Le chef d’état-major de l’armée russe, le lieutenant général Viktor Poznikhir, a fait part de la coopération de son pays avec la Chine afin de faire face à la menace nucléaire et au déploiement du bouclier antimissile américain.

Viktor Poznikhir a pointé du doigt les États-Unis pour avoir développé le bouclier antimissile et le plan d’une attaque atomique.
S’exprimant aux côtés du représentant chinois lors du forum sécuritaire de Xiangshan à Pékin, Poznikhir a indiqué : « Le bouclier antimissile a considérablement modifié l’équilibre des armes offensives et il demande la planification d'une attaque préventive plus efficace. »
« Équipés de missiles atomiques, les États-Unis cherchent à accéder à la capacité d’attaquer toute les régions de l’échiquier international, dont la Russie et la Chine », a-t-il averti.

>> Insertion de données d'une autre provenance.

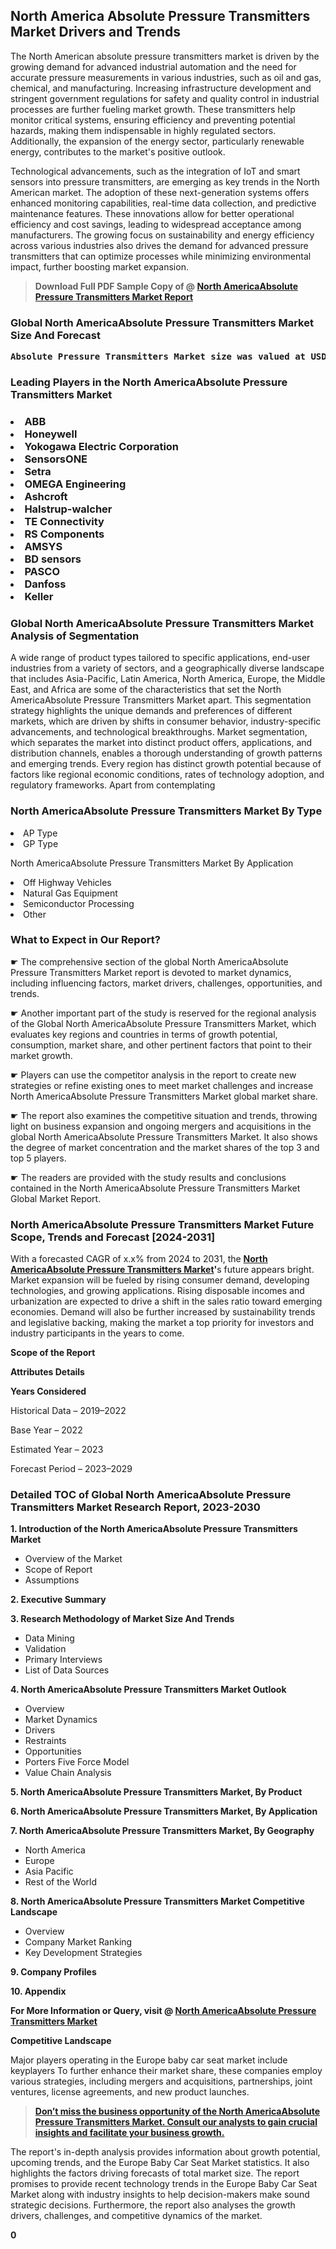 <p><h2>North America Absolute Pressure Transmitters Market Drivers and Trends</h2><p>The North American absolute pressure transmitters market is driven by the growing demand for advanced industrial automation and the need for accurate pressure measurements in various industries, such as oil and gas, chemical, and manufacturing. Increasing infrastructure development and stringent government regulations for safety and quality control in industrial processes are further fueling market growth. These transmitters help monitor critical systems, ensuring efficiency and preventing potential hazards, making them indispensable in highly regulated sectors. Additionally, the expansion of the energy sector, particularly renewable energy, contributes to the market's positive outlook.</p><p>Technological advancements, such as the integration of IoT and smart sensors into pressure transmitters, are emerging as key trends in the North American market. The adoption of these next-generation systems offers enhanced monitoring capabilities, real-time data collection, and predictive maintenance features. These innovations allow for better operational efficiency and cost savings, leading to widespread acceptance among manufacturers. The growing focus on sustainability and energy efficiency across various industries also drives the demand for advanced pressure transmitters that can optimize processes while minimizing environmental impact, further boosting market expansion.</p></p><blockquote id="" class=""><strong>Download Full PDF Sample Copy of @&nbsp;<a href="https://www.verifiedmarketreports.com/download-sample/?rid=883586&utm_source=GitHub-Jan&utm_medium=251" target="_blank">North AmericaAbsolute Pressure Transmitters Market Report</a>&nbsp;&nbsp;</strong></blockquote><h3 id="" class=""><strong>Global&nbsp;North AmericaAbsolute Pressure Transmitters Market Size And Forecast</strong></h3><pre class="reader-text-block__code-block"><strong>Absolute Pressure Transmitters Market size was valued at USD 1.5 Billion in 2022 and is projected to reach USD 2.8 Billion by 2030, growing at a CAGR of 8.5% from 2024 to 2030.</strong></pre><h3 id="" class="">Leading Players in the&nbsp;North AmericaAbsolute Pressure Transmitters Market</h3><h3 class=""></Li><Li>ABB</Li><Li> Honeywell</Li><Li> Yokogawa Electric Corporation</Li><Li> SensorsONE</Li><Li> Setra</Li><Li> OMEGA Engineering</Li><Li> Ashcroft</Li><Li> Halstrup-walcher</Li><Li> TE Connectivity</Li><Li> RS Components</Li><Li> AMSYS</Li><Li> BD sensors</Li><Li> PASCO</Li><Li> Danfoss</Li><Li> Keller</h3><h3 id="" class="">Global&nbsp;North AmericaAbsolute Pressure Transmitters Market Analysis of Segmentation</h3><p id="" class="">A wide range of product types tailored to specific applications, end-user industries from a variety of sectors, and a geographically diverse landscape that includes Asia-Pacific, Latin America, North America, Europe, the Middle East, and Africa are some of the characteristics that set the North AmericaAbsolute Pressure Transmitters Market apart. This segmentation strategy highlights the unique demands and preferences of different markets, which are driven by shifts in consumer behavior, industry-specific advancements, and technological breakthroughs. Market segmentation, which separates the market into distinct product offers, applications, and distribution channels, enables a thorough understanding of growth patterns and emerging trends. Every region has distinct growth potential because of factors like regional economic conditions, rates of technology adoption, and regulatory frameworks. Apart from contemplating</p><h3 id="" class="">North AmericaAbsolute Pressure Transmitters Market&nbsp;By Type</h3><p></Li><Li>AP Type</Li><Li> GP Type</p><div class="" data-test-id=""><p>North AmericaAbsolute Pressure Transmitters Market&nbsp;By Application</p></div><p class=""></Li><Li>Off Highway Vehicles</Li><Li> Natural Gas Equipment</Li><Li> Semiconductor Processing</Li><Li> Other</p><div class="" data-test-id=""><h3><span class="">What to Expect in Our Report?</span></h3></div><div class="" data-test-id=""><p><span class="">☛ The comprehensive section of the global North AmericaAbsolute Pressure Transmitters Market report is devoted to market dynamics, including influencing factors, market drivers, challenges, opportunities, and trends.</span></p></div><div class="" data-test-id=""><p><span class="">☛ Another important part of the study is reserved for the regional analysis of the Global North AmericaAbsolute Pressure Transmitters Market, which evaluates key regions and countries in terms of growth potential, consumption, market share, and other pertinent factors that point to their market growth.</span></p></div><div class="" data-test-id=""><p><span class="">☛ Players can use the competitor analysis in the report to create new strategies or refine existing ones to meet market challenges and increase North AmericaAbsolute Pressure Transmitters Market global market share.</span></p></div><div class="" data-test-id=""><p><span class="">☛ The report also examines the competitive situation and trends, throwing light on business expansion and ongoing mergers and acquisitions in the global North AmericaAbsolute Pressure Transmitters Market. It also shows the degree of market concentration and the market shares of the top 3 and top 5 players.</span></p></div><div class="" data-test-id=""><p><span class="">☛ The readers are provided with the study results and conclusions contained in the North AmericaAbsolute Pressure Transmitters Market Global Market Report.</span></p></div><div class="" data-test-id=""><h3><span class="">North AmericaAbsolute Pressure Transmitters Market Future Scope, Trends and Forecast [2024-2031]</span></h3></div><div class="" data-test-id=""><p><span class="">With a forecasted CAGR of x.x% from 2024 to 2031, the <strong><a href="https://www.verifiedmarketreports.com/download-sample/?rid=883586&utm_source=GitHub-Jan&utm_medium=251" target="_blank">North AmericaAbsolute Pressure Transmitters Market</a>'</strong>s future appears bright. Market expansion will be fueled by rising consumer demand, developing technologies, and growing applications. Rising disposable incomes and urbanization are expected to drive a shift in the sales ratio toward emerging economies. Demand will also be further increased by sustainability trends and legislative backing, making the market a top priority for investors and industry participants in the years to come.</span></p><p id="ember66" class="ember-view reader-text-block__paragraph"><strong>Scope of the Report</strong></p><p id="ember67" class="ember-view reader-text-block__paragraph"><strong>Attributes Details</strong></p><p id="ember68" class="ember-view reader-text-block__paragraph"><strong>Years Considered</strong></p><p id="ember69" class="ember-view reader-text-block__paragraph">Historical Data &ndash; 2019&ndash;2022</p><p id="ember70" class="ember-view reader-text-block__paragraph">Base Year &ndash; 2022</p><p id="ember71" class="ember-view reader-text-block__paragraph">Estimated Year &ndash; 2023</p><p id="ember72" class="ember-view reader-text-block__paragraph">Forecast Period &ndash; 2023&ndash;2029</p></div><h3 id="" class="">Detailed TOC of Global North AmericaAbsolute Pressure Transmitters Market Research Report, 2023-2030</h3><p id="" class=""><strong>1. Introduction of the North AmericaAbsolute Pressure Transmitters Market</strong></p><ul><li>Overview of the Market</li><li>Scope of Report</li><li>Assumptions</li></ul><p id="" class=""><strong>2. Executive Summary</strong></p><p id="" class=""><strong>3. Research Methodology of Market Size And Trends</strong></p><ul><li>Data Mining</li><li>Validation</li><li>Primary Interviews</li><li>List of Data Sources</li></ul><p id="" class=""><strong>4. North AmericaAbsolute Pressure Transmitters Market Outlook</strong></p><ul><li>Overview</li><li>Market Dynamics</li><li>Drivers</li><li>Restraints</li><li>Opportunities</li><li>Porters Five Force Model</li><li>Value Chain Analysis</li></ul><p id="" class=""><strong>5. North AmericaAbsolute Pressure Transmitters Market, By Product</strong></p><p id="" class=""><strong>6. North AmericaAbsolute Pressure Transmitters Market, By Application</strong></p><p id="" class=""><strong>7. North AmericaAbsolute Pressure Transmitters Market, By Geography</strong></p><ul><li>North America</li><li>Europe</li><li>Asia Pacific</li><li>Rest of the World</li></ul><p id="" class=""><strong>8. North AmericaAbsolute Pressure Transmitters Market Competitive Landscape</strong></p><ul><li>Overview</li><li>Company Market Ranking</li><li>Key Development Strategies</li></ul><p id="" class=""><strong>9. Company Profiles</strong></p><p id="" class=""><strong>10. Appendix</strong></p><p><strong>For More Information or Query, visit&nbsp;@ <a href="https://www.verifiedmarketreports.com/product/absolute-pressure-transmitters-market/" target="_blank">North AmericaAbsolute Pressure Transmitters Market</a></strong></p><p id="ember61" class="ember-view reader-text-block__paragraph"><strong>Competitive Landscape</strong></p><p id="ember62" class="ember-view reader-text-block__paragraph">Major players operating in the Europe baby car seat market include keyplayers To further enhance their market share, these companies employ various strategies, including mergers and acquisitions, partnerships, joint ventures, license agreements, and new product launches.</p><blockquote id="ember63" class="ember-view reader-text-block__blockquote"><strong><a href="https://www.verifiedmarketreports.com/download-sample/?rid=883586&utm_source=GitHub-Jan&utm_medium=251" target="_blank">Don&rsquo;t miss the business opportunity of the North AmericaAbsolute Pressure Transmitters Market. Consult our analysts to gain crucial insights and facilitate your business growth.</a></strong></blockquote><p id="ember64" class="ember-view reader-text-block__paragraph">The report's in-depth analysis provides information about growth potential, upcoming trends, and the Europe Baby Car Seat Market statistics. It also highlights the factors driving forecasts of total market size. The report promises to provide recent technology trends in the Europe Baby Car Seat Market along with industry insights to help decision-makers make sound strategic decisions. Furthermore, the report also analyses the growth drivers, challenges, and competitive dynamics of the market.</p><p class="ember-view reader-text-block__paragraph"><strong>0</strong></p>

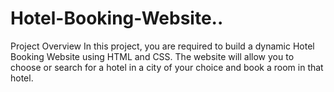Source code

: # Hotel-Booking-Website..
Project Overview In this project, you are required to build a dynamic Hotel Booking Website using HTML and CSS. The website will allow you to choose or search for a hotel in a city of your choice and book a room in that hotel.
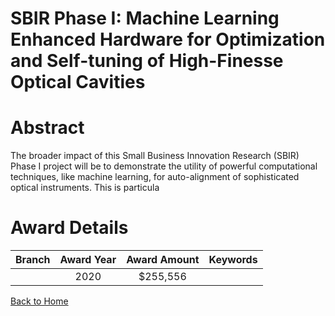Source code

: 
SBIR Phase I: Machine Learning Enhanced Hardware for Optimization and Self-tuning of High-Finesse Optical Cavities
==================================================================================================================

# Abstract


The broader impact of this Small Business Innovation Research (SBIR) Phase I project will be to demonstrate the utility of powerful computational techniques, like machine learning, for auto-alignment of sophisticated optical instruments. This is particula  

# Award Details

|Branch|Award Year|Award Amount|Keywords|
| :---: | :---: | :---: | :---: |
||2020|$255,556||
  
  


[Back to Home](https://github.com/chrischow/dod_sbir_awards/CC/#651)
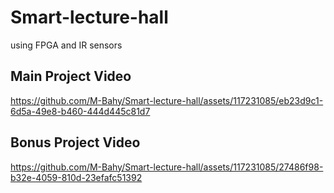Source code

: # Smart-lecture-hall

using FPGA and IR sensors

## Main Project Video

https://github.com/M-Bahy/Smart-lecture-hall/assets/117231085/eb23d9c1-6d5a-49e8-b460-444d445c81d7

## Bonus Project Video

https://github.com/M-Bahy/Smart-lecture-hall/assets/117231085/27486f98-b32e-4059-810d-23efafc51392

Il a annoncé que la Chine et la Russie allaient organiser un deuxième exercice conjoint de défense antimissile en 2017, après celui qui a déjà eu lieu cette année.
Selon ce militaire russe, l'organisation de tels exercices militaires est justifiée par le fait que les deux pays cherchent à se prémunir contre la menace militaire et nucléaire des États-Unis.
Viktor Poznikhir a rejeté la prétention de Washington selon laquelle le déploiement du bouclier antimissile visait à contrer les menaces balistiques iraniennes et nord-coréennes.
« Sous le prétexte de faire face aux menaces balistiques iraniennes et nord-coréennes, ce système représente en réalité une menace pour les missiles russo-chinois en développement », a-t-il argué.